• EXERCISE 1:
Repeat the records word for word, starting at the line that contains "You are organizing" and continuing through the last line of the records, with both ends included.

• DOCUMENT TEXT:
######

Differentiation method and Amplitude embedding


I was trying the diff-method = "adjoint" with AmplitudeEmbedding but it does not seem to be working (error-attached screenshot) however, it works fine with AngleEmbedding. And backprop is working with both.

Below is my code:

n_train = 10000

mnist_dataset = keras.datasets.mnist
(x_train, y_train), (x_test, y_test) = mnist_dataset.load_data()
x_train = x_train[:n_train]
y_train = y_train[:n_train]
x_test = x_test[:n_test]
y_test = y_test[:n_test]
x_train, x_test = (x_train / 255.0), (x_test / 255.0)

x_train = x_train.reshape(-1, 784) # 784 = 28x28
x_test = x_test.reshape(-1, 784)

n_qubits = 1
dev = qml.device("default.qubit",  wires=n_qubits)

@qml.qnode(dev, interface = "tf", diff_method="adjoint")
def qnode(inputs, weights):
    qml.templates.AmplitudeEmbedding(inputs, wires=range(n_qubits), pad_with=0.,  normalize = True)
#     qml.templates.AngleEmbedding(inputs, wires=range(n_qubits))
    qml.templates.BasicEntanglerLayers(weights, wires=range(n_qubits),rotation = qml.RY)
#     qml.templates.StronglyEntanglingLayers(weights, wires=range(n_qubits))
    return [qml.expval(qml.PauliZ(wires=i)) for i in range(n_qubits)]

n_layers = 1
# weight_shapes = {"weights": (n_layers, n_qubits, 3)}

weight_shapes = {"weights": (n_layers, n_qubits)}
# re-define the layers

qlayer_1 = qml.qnn.KerasLayer(qnode, weight_shapes, output_dim=n_qubits)
qlayer_2 = qml.qnn.KerasLayer(qnode, weight_shapes, output_dim=n_qubits)
qlayer_3 = qml.qnn.KerasLayer(qnode, weight_shapes, output_dim=n_qubits)
qlayer_4 = qml.qnn.KerasLayer(qnode, weight_shapes, output_dim=n_qubits)

inputs = tf.keras.Input(shape=(784,))

x = tf.keras.layers.Dense(4)(inputs)

x_1, x_2, x_3, x_4 = tf.split(x, 4, axis=1)
x_1 = qlayer_1(x_1)
x_2 = qlayer_2(x_2)
x_3 = qlayer_3(x_3)
x_4 = qlayer_4(x_4)
x = tf.concat([x_1, x_2, x_3, x_4 ], axis=1)

outputs =  tf.keras.layers.Dense(10, activation="softmax")(x)

model = tf.keras.Model(inputs=inputs, outputs=outputs)

from tensorflow.keras.optimizers import SGD, Adam
opt = Adam(learning_rate=0.01)
model.compile(opt, loss="sparse_categorical_crossentropy", metrics=["accuracy"])
history = model.fit(x_train, y_train, epochs=100, batch_size=16, validation_data=(x_test, y_test))

######

• EXTRACTED DATA:
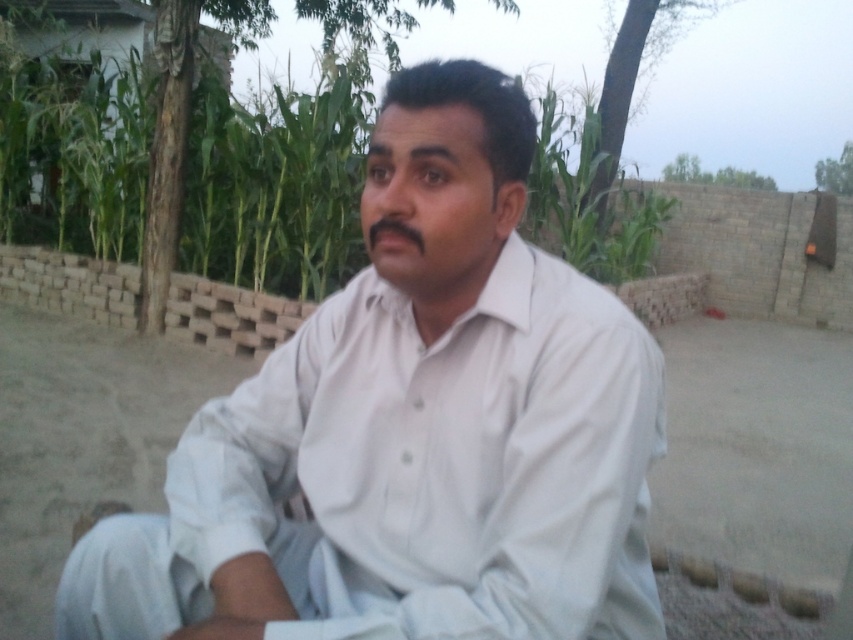
Is white cotton shirt at center below green leafy corn at center?

Yes, white cotton shirt at center is below green leafy corn at center.

Between point (358, 573) and point (141, 150), which one is positioned behind?

Point (141, 150)

The image size is (853, 640). Identify the location of white cotton shirt at center. (412, 429).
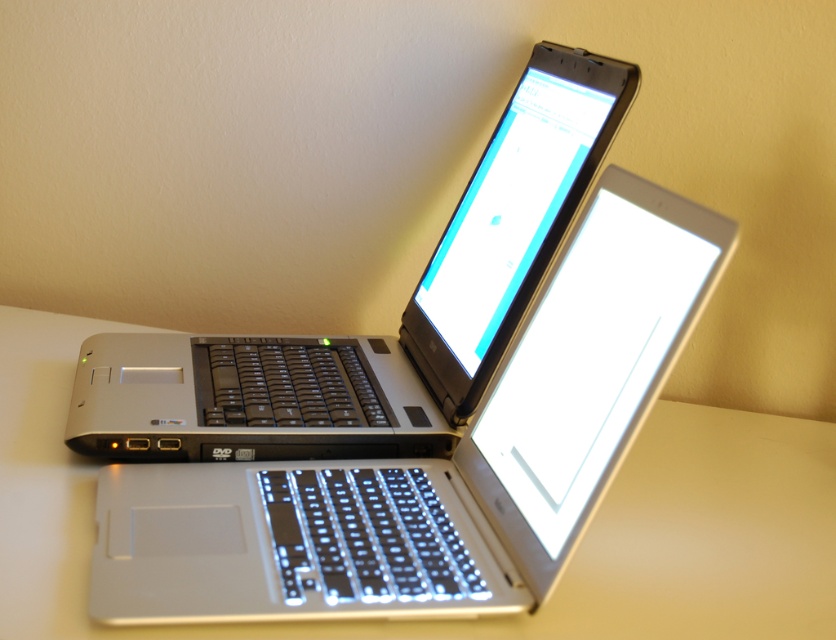
You are setting up a workspace and need to place a 12 inch monitor between the white matte table at center and the satin silver laptop at center. Can the monitor fit in the space between them?

The white matte table at center is only 10.85 inches from the satin silver laptop at center, so a 12 inch monitor cannot fit in the space between them.

You are organizing a workspace and need to place a new monitor on the white matte table at center. Considering the current setup with the satin silver laptop at center, where should you position the monitor relative to the laptop?

The white matte table at center is located below the satin silver laptop at center, so placing the monitor to the side or behind the laptop would be appropriate to ensure visibility and workspace efficiency.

######

• EXERCISE 2:
Transcribe the portion of the forum post on amplitude embedding between "inputs = tf.keras.Input(shape=(784,))" and "x_3 = qlayer_3(x_3)", inclusive.

• FINAL RESULT 1:
You are organizing a workspace and need to place a new monitor on the white matte table at center. Considering the current setup with the satin silver laptop at center, where should you position the monitor relative to the laptop?

The white matte table at center is located below the satin silver laptop at center, so placing the monitor to the side or behind the laptop would be appropriate to ensure visibility and workspace efficiency.

• FINAL RESULT 2:
inputs = tf.keras.Input(shape=(784,))

x = tf.keras.layers.Dense(4)(inputs)

x_1, x_2, x_3, x_4 = tf.split(x, 4, axis=1)
x_1 = qlayer_1(x_1)
x_2 = qlayer_2(x_2)
x_3 = qlayer_3(x_3)